In 1965 Keith McGinn left a secure, but dead end job with Ayr Burgh Water Department to serve as a deck hand on the ‘Lady Isle,’ a diesel puffer owned by Irvine Shipping and Trading Company, a subsidiary of the well known puffer owning firm Ross and Marshall. His subsequent career, which culminated in his skippering the ‘Lady Isle’ and the ‘Dawnlight,’ is set out in racy style in the ‘Last of the Puffermen.’
Alex. Johnston of Port Ellen can remember Keith McGinn’s first trip to Islay as a green deckhand when the ‘Lady Isle,’ skippered by John Darroch of Carnlough, arrived at Ardbeg pier to discharge a cargo of coal. Keith McGinn vividly describes the back breaking work involved in discharging 130 tons of coal by hand using pointed ‘digger’ shovel to get down to the floor of the hold when square shovels could then be used to fill the large steel tubs which were winched ashore and tipped into the waiting lorries. The larger lumps of coal had to be manhandled into the tubs by two of the stevedores unless, as Alex. Johnston remembers, you were lucky enough to have Donnie Stevenson in the hold who was capable of scooping up all but the biggest lumps on his shovel and heaving them into the waiting tubs.
The puffer trade attracted its own share of characters both ashore and afloat and legendary skippers such as The Monster, John McNiven skipper of the ‘Moonlight’, and the Port Ellen stevedores Wee Bruce, Philco, the Twins and Paramore all get a mention in Keith McGinn’s book as does the legendary Great Port Ellen Coal Robbery when several enterprising patrons of the Islay Bar on learning that the coal in the puffer tied alongside at Port Ellen with its hatches open wasn’t for the Port Ellen coal merchant and, in the true spirit of inter-village rivalry, liberated substantial quantities of coal using a pickup truck in the wee small hours of the morning.
By 1968 Ross and Marshall and Hay Hamilton, the two major puffer owning companies, had joined forces to form The Glenlight Shipping Company and in 1975 the Company acquired a new breed of 400-tonne deadweight coasters, renamed ‘Raylight’, ‘Polarlight’, ‘Sealight’, ‘Glenetive’ and ‘Glenrosa’ which could carry half as much cargo again as the old ‘Dawnlight.’ Keith McGinn opted to stay with the ‘Dawnlight,’ carrying such diverse cargos as pews to Lochboisdale, a grand piano from Red Bay to Port Ellen and meeting up along the way with a banjo playing Billy Connolly in Ullapool, until the fatefull day the ‘Dawnlight’ was hogged on a reef at Broadford.
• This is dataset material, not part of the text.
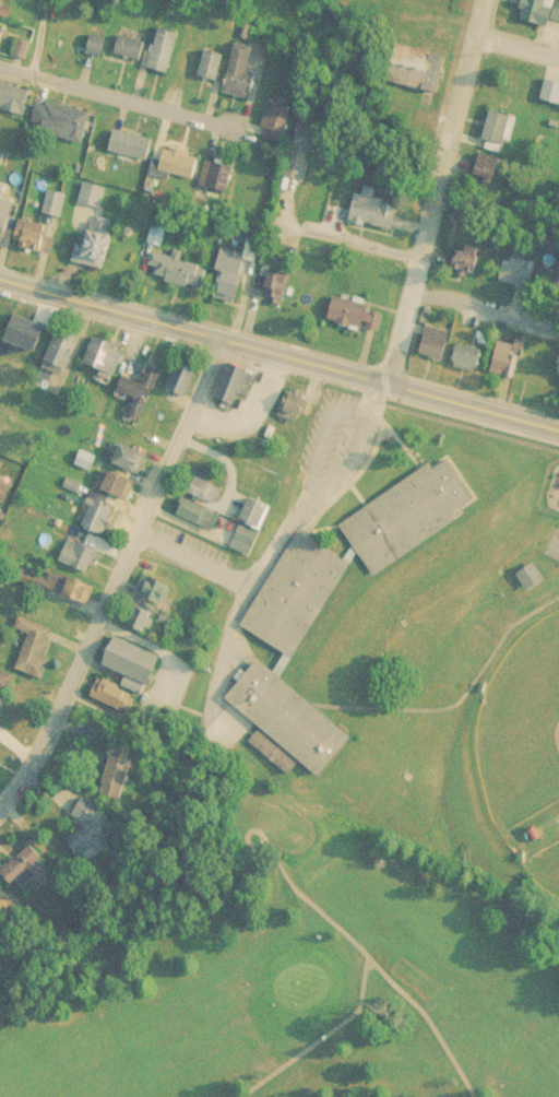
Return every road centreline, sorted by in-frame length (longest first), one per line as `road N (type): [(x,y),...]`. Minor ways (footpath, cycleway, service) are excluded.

The earlier arrival of the ro-ro ferry Sound of Islay and the amalgamation of the Caledonian Steam Packet Company and MacBraynes sounded the death knell of bulk cargo handling on the West coast and, when the Conservative Government of the day refused to renew the Tariff Rebate Subsidy in 1995 for bulk shipping to the Highlands and Islands, the Board of Glenlight Shipping withdrew their vessels and the day of the Puffer was finally over. As Keith McGinn puts it ‘one hundred and fifty years of giving a service to the West Coast and Islands had come to an end, never to return. It was very sad.’